Tanya Cox
Director at CONCORD Europe

The European Development Days, or EDD, is a development fair that is particularly useful to meet and to network, but also to exchange ideas and – hopefully – to learn. I’ll come back to exchange of ideas, but on the learning front, this year’s EDD was certainly a missed opportunity to demystify the Global Gateway – or rather, to go beyond the slogans. Civil society came to find some answers that are not available on websites or in public documents. We were disappointed.

One of the aspects I’d been keen to hear more about was how civil society may get involved. Because despite the clear promise to the private sector that they would play a key role via a Business Advisory Group – and of course we all know that European companies will be important in contributing to the flagship Team Europe Initiatives – it is far less clear how civil society may contribute its expertise. Despite the Commission creating a Multi-stakeholder Forum in its Digital4Development (D4D) Hub, no such promises are made for the Global Gateway. And in any case, one might wonder what is the purpose of the multiplication of different bodies, especially if silo’d by actor.

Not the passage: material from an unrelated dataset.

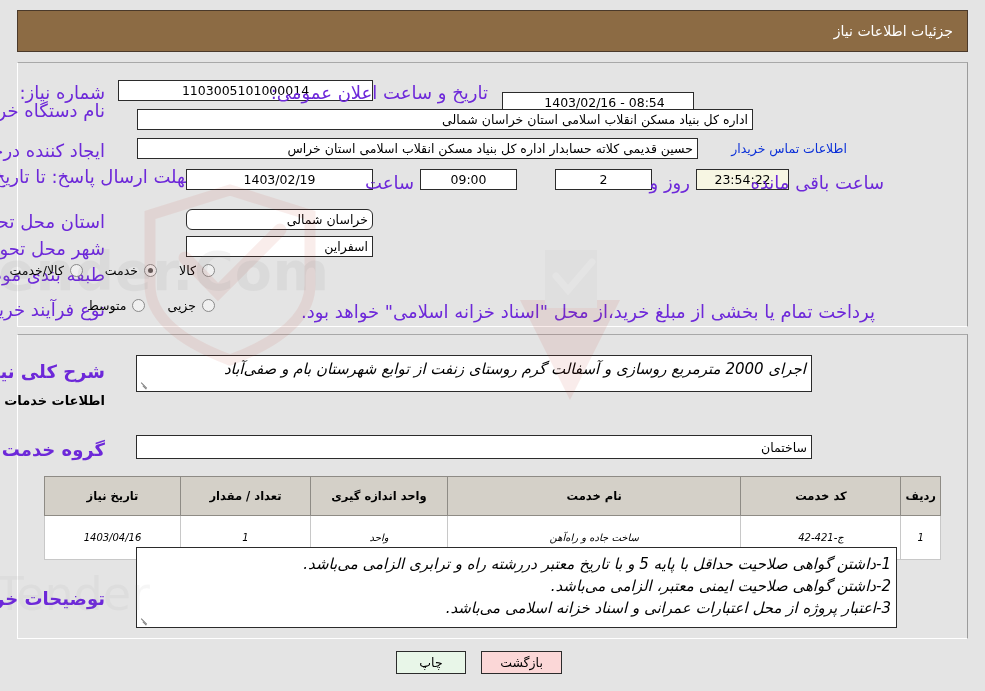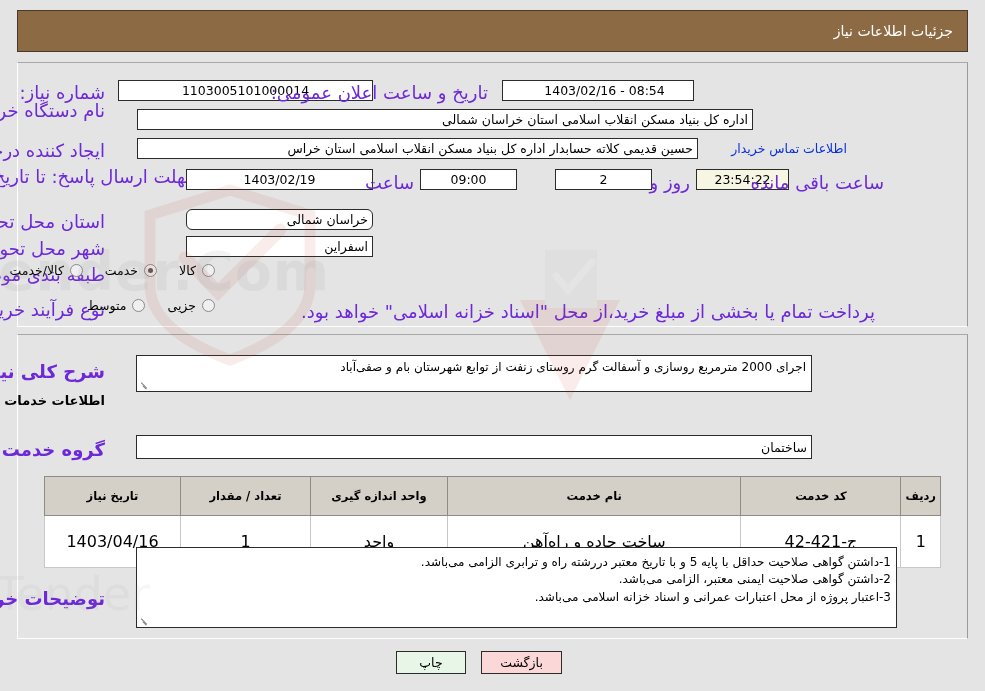"08:54 - 1403/02/16" div.fld { top: 80px -> 92px }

I had also assumed that I would  learn how guaranteeing digital civic space can be part of Global Gateway plans, given the degree to which digital tech is reshaping our world and particularly our ability to organise and to exercise our rights.  How will the EU ensure that the companies and governments they work with are not complicit – or directly involved – in shutting down that space? I felt sure that civil society representatives would be raising this – in panels and in their questions to panelists.

But I soon realised that the panels were largely constituted of the ‘usual suspects’ – there was little civil society representation and therefore the voices of the most marginalised and those who do their best to represent them were absent. While the term human-centric, or people-centred, approach has been adopted by the institutions and governments, and indeed is bandied around quite readily, it still remains unclear how this is – or will be – implemented in practice or whether there is even a common understanding of what taking a ‘people-centred approach’ should involve. However, whenever the subject of respecting digital rights is broached, this is the standard answer.

So, unfortunately, few of my questions were answered. Worse still, when a civil society colleague tried to explore the opportunities, she got rudely and aggressively shut down by German MEP Reinhard Butikofer. Where were EU values such as tolerance and freedom of expression? As we mentioned on Twitter, this sent a very negative signal – and reinforced our impression that the Global Gateway is only for the privileged few ‘on the inside’.

A few months ago, I wrote about how the fundamental role of civil society is put into question – or even actively undermined. If the EDDs are to remain relevant, and if a people-centered approach is the aim, then next year’s edition must include conscious actions to ensure that the voices of all people and all sectors of society are represented. This is important no matter the subject under discussion. There are no subjects which have no impacts on people!